High-Level Overview
Ex Ordo is a cloud-based conference management software platform designed specifically for scholarly, academic, and association events, including abstract management, peer review, registration, scheduling, and mobile apps.[2][1][6] It serves conference organizers, societies, and associations in fields like optics, photonics, and broader research areas across 58 countries, solving pain points such as organizer overload, workflow integration, and lack of tailored support for scholarly events.[1][2][3] The company addresses core issues like bandwidth constraints and timely peer review through flexible, powerful tools, enabling events to foster idea generation, collaborations, and publications while building on $3 million in funding for platform enhancements and team expansion.[1][4]

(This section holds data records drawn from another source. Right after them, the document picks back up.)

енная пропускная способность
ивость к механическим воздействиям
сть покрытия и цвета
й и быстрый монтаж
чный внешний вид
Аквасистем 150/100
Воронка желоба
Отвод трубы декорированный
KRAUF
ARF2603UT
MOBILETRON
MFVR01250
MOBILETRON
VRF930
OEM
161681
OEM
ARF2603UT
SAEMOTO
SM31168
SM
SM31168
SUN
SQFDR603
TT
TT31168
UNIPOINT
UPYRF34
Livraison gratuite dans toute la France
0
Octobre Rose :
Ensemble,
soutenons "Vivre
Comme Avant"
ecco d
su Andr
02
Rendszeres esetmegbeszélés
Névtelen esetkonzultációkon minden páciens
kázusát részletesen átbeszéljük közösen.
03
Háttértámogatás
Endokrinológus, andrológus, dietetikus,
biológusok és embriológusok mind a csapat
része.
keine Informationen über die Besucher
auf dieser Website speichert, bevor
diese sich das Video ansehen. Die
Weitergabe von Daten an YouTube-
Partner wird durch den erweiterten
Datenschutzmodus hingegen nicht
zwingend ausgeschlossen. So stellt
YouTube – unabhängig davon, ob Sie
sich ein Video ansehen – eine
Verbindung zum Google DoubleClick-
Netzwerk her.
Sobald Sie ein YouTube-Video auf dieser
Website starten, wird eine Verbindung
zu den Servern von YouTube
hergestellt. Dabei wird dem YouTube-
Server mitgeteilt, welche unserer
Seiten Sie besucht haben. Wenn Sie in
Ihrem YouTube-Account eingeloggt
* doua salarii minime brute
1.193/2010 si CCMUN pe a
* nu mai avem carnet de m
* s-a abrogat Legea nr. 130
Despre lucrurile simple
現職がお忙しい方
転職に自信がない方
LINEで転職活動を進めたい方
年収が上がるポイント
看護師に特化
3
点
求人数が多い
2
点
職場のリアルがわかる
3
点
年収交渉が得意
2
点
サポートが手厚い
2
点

Founded by Paul Killoran, Ex Ordo positions itself as the "scholarly events partner," emphasizing reputation-trusted solutions that accelerate knowledge dissemination and reduce administrative stress for organizers.[1][2]
Origin Story
Ex Ordo originated in 2008 when Paul Killoran, an engineering student at NUI Galway (now University of Galway), conceived the idea while assisting a lecturer with conference organization, highlighting the inefficiencies in existing tools.[2] Killoran founded the company to streamline these processes, evolving it from basic abstract management into a comprehensive platform with delegate registration, scheduling, proceedings generation, and peer review capabilities.[2][6][3]
Early recognition came swiftly: it won Best New Web Application and Best Practice awards at the 2011 Realex Fire Web Awards, was named a Top 10 Abstract Management System by Event Industry News in 2016, and secured backing from Enterprise Ireland.[2] Pivotal moments include a 2023 strategic pivot toward scholarly events partnerships, exemplified by integrations like the one with SPIE for optics conferences, and a $3 million investment to fuel growth.[1][4][5]
Core Differentiators
Ex Ordo stands out in the conference management space through scholarly-specific features and user-centric design:
- Tailored Scholarly Workflow Tools: Custom submission forms for abstracts, papers, panels, or symposia; automated reviewer matching without spreadsheets; configurable single/double-blind peer review; rolling reviews with progress tracking and reminders.[3][6]
- End-to-End Event Management: Integrates abstract collection, peer review, registration, scheduling, mobile apps, and proceedings delivery, with seamless partnerships like SPIE for publication workflows.[2][5][6]
- Organizer Relief and Flexibility: Addresses bandwidth issues, multi-track support, conditional data collection, and import from other systems; user-friendly interface praised for admin and submitter ease.[1][3][6]
- Proven Reliability: Trusted for reputation-critical events; recent visual rebrand and direction signal innovation, backed by funding for integrations and support teams.[1][4]
These elements create a "painless" experience, distinguishing it from generic event platforms.[3]
Role in the Broader Tech Landscape
Ex Ordo rides the trend of digital transformation in scholarly communications, where hybrid and virtual events have surged post-pandemic, amplifying the need for integrated tools in the research lifecycle—from idea generation to publication and collaboration.[1][5][7] Timing is ideal amid growing association demands for efficient community engagement, as societies leverage events for policy, networking, and content pipelines to digital libraries like SPIE's.[1][5][7]
Market forces favoring Ex Ordo include underserved scholarly niches (vs. broad event tech), rising peer review volumes, and integration needs with publishing workflows, positioning it to influence academia's "true social network."[1][5] By partnering with key players like SPIE and the Society for Scholarly Publishing, it streamlines admin burdens, boosts content quality, and expands research reach, subtly shaping how technical and scientific communities convene and disseminate knowledge.[1][5]
Quick Take & Future Outlook
Ex Ordo is poised for accelerated growth, leveraging its $3 million funding to deepen integrations, scale customer teams, and innovate on hybrid event demands amid evolving scholarly publishing trends like AI-assisted reviews and global collaborations.[4][1] Expect expanded partnerships with more societies and tech integrations, potentially capturing larger shares of the academic events market as associations prioritize seamless, reputation-safe platforms.[5][7]
Its influence could evolve from niche tool to ecosystem enabler, powering more publication-ready proceedings and community hubs—ultimately fulfilling Killoran's vision of unlocking academia's social potential through frictionless events.[1][2]